Today is Astrid's 5th birthday. She's still young enough that each birthday brings back visceral memories of the day she came into our world: I had the flu, and was having nebulizer treatments in between contractions. (They didn't help much.) We had an unmedicated water birth; without the heat from the water, I'm not sure I could have done it unmedicated, as the little girl came very quickly, and I felt like a watermelon split down the middle. (At one point, I announced to Terry and the two midwives that I would not be able to complete the task, as I was about to expire.) In the days after Elliot's birth (during which I did accept some help with pain), I felt like Wonder Woman; after Astrid's, I felt sheepish for making so much noise (a completely bizarre response, as her birth felt twice as painful as Elliot's, and happened twice as fast).
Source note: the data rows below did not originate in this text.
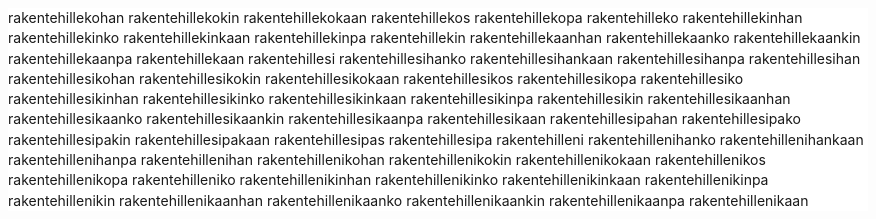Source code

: rakentehillekohan
rakentehillekokin
rakentehillekokaan
rakentehillekos
rakentehillekopa
rakentehilleko
rakentehillekinhan
rakentehillekinko
rakentehillekinkaan
rakentehillekinpa
rakentehillekin
rakentehillekaanhan
rakentehillekaanko
rakentehillekaankin
rakentehillekaanpa
rakentehillekaan
rakentehillesi
rakentehillesihanko
rakentehillesihankaan
rakentehillesihanpa
rakentehillesihan
rakentehillesikohan
rakentehillesikokin
rakentehillesikokaan
rakentehillesikos
rakentehillesikopa
rakentehillesiko
rakentehillesikinhan
rakentehillesikinko
rakentehillesikinkaan
rakentehillesikinpa
rakentehillesikin
rakentehillesikaanhan
rakentehillesikaanko
rakentehillesikaankin
rakentehillesikaanpa
rakentehillesikaan
rakentehillesipahan
rakentehillesipako
rakentehillesipakin
rakentehillesipakaan
rakentehillesipas
rakentehillesipa
rakentehilleni
rakentehillenihanko
rakentehillenihankaan
rakentehillenihanpa
rakentehillenihan
rakentehillenikohan
rakentehillenikokin
rakentehillenikokaan
rakentehillenikos
rakentehillenikopa
rakentehilleniko
rakentehillenikinhan
rakentehillenikinko
rakentehillenikinkaan
rakentehillenikinpa
rakentehillenikin
rakentehillenikaanhan
rakentehillenikaanko
rakentehillenikaankin
rakentehillenikaanpa
rakentehillenikaan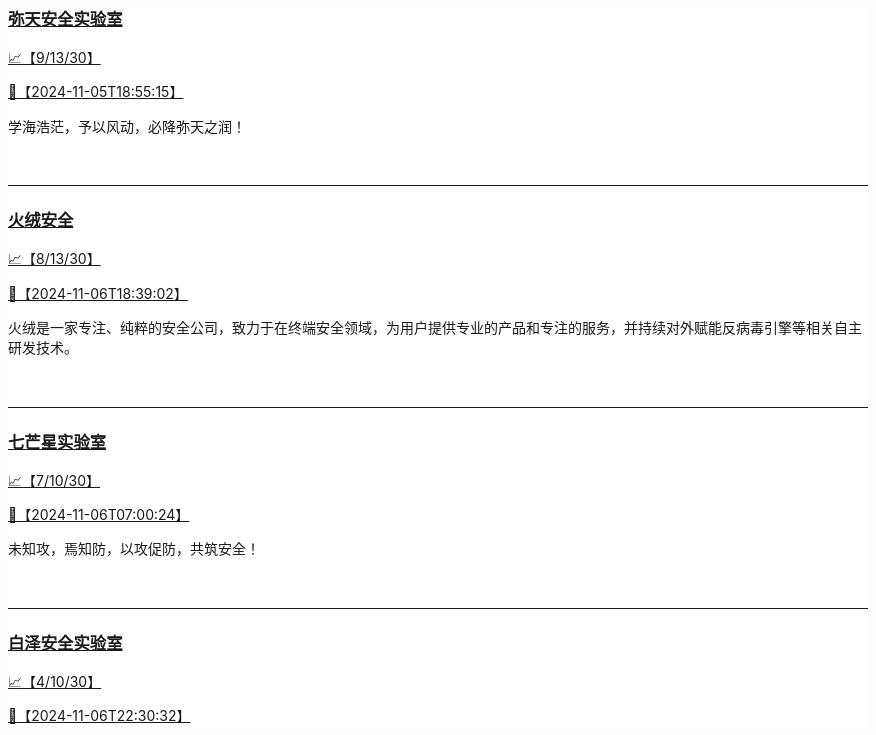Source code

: 
### [弥天安全实验室](http://wechat.doonsec.com/wechat_echarts/?biz=MzU2NDgzOTQzNw==)

[:chart_with_upwards_trend:【9/13/30】](http://wechat.doonsec.com/wechat_echarts/?biz=MzU2NDgzOTQzNw==)

[:camera_flash:【2024-11-05T18:55:15】](https://mp.weixin.qq.com/s?__biz=MzU2NDgzOTQzNw==&mid=2247502564&idx=1&sn=963115919b9f63adfc363c82bf0d990a&scene=27#wechat_redirect)

学海浩茫，予以风动，必降弥天之润！

<img align="top" width="180" src="http://open.weixin.qq.com/qr/code?username=gh_41292c8e5379" alt="" />

---


### [火绒安全](http://wechat.doonsec.com/wechat_echarts/?biz=MzI3NjYzMDM1Mg==)

[:chart_with_upwards_trend:【8/13/30】](http://wechat.doonsec.com/wechat_echarts/?biz=MzI3NjYzMDM1Mg==)

[:camera_flash:【2024-11-06T18:39:02】](https://mp.weixin.qq.com/s?__biz=MzI3NjYzMDM1Mg==&mid=2247520385&idx=1&sn=2b89e1cccfd0a12530836cc4a6dbb145&scene=27#wechat_redirect)

火绒是一家专注、纯粹的安全公司，致力于在终端安全领域，为用户提供专业的产品和专注的服务，并持续对外赋能反病毒引擎等相关自主研发技术。

<img align="top" width="180" src="http://open.weixin.qq.com/qr/code?username=gh_6334e7bf8752" alt="" />

---


### [七芒星实验室](http://wechat.doonsec.com/wechat_echarts/?biz=Mzg4MTU4NTc2Nw==)

[:chart_with_upwards_trend:【7/10/30】](http://wechat.doonsec.com/wechat_echarts/?biz=Mzg4MTU4NTc2Nw==)

[:camera_flash:【2024-11-06T07:00:24】](https://mp.weixin.qq.com/s?__biz=Mzg4MTU4NTc2Nw==&mid=2247493560&idx=1&sn=5bae43484ddf72ef2ea48f4f19e18c81&scene=27#wechat_redirect)

未知攻，焉知防，以攻促防，共筑安全！

<img align="top" width="180" src="http://open.weixin.qq.com/qr/code?username=gh_13b943a0d2c7" alt="" />

---


### [白泽安全实验室](http://wechat.doonsec.com/wechat_echarts/?biz=MzI0MTE4ODY3Nw==)

[:chart_with_upwards_trend:【4/10/30】](http://wechat.doonsec.com/wechat_echarts/?biz=MzI0MTE4ODY3Nw==)

[:camera_flash:【2024-11-06T22:30:32】](https://mp.weixin.qq.com/s?__biz=MzI0MTE4ODY3Nw==&mid=2247492394&idx=1&sn=d91c55cd239bfbf07fe478f75238a207&scene=27#wechat_redirect)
Now that Astrid's 5, I again feel like Wonder Woman, as she has presented challenges that we never had with Elliot, and has demanded a degree of connectedness from all of us that we weren't entirely prepared for. (Consider her early nicknames: half the time we called her Cozy Kitty, because she was so deliciously snuggly [and still is], while the rest of the time, she cried so much that we called her Disastrid. Once she was a toddler, she could be Sweetiepie Space Girl *and* The Red Menace in the space of a half hour.) While she still has tough moments (and days), she also grows more clever, more creative, more curious--and more beloved--every day.
So it's a very happy day for all of us. Happy Birthday, Astrid!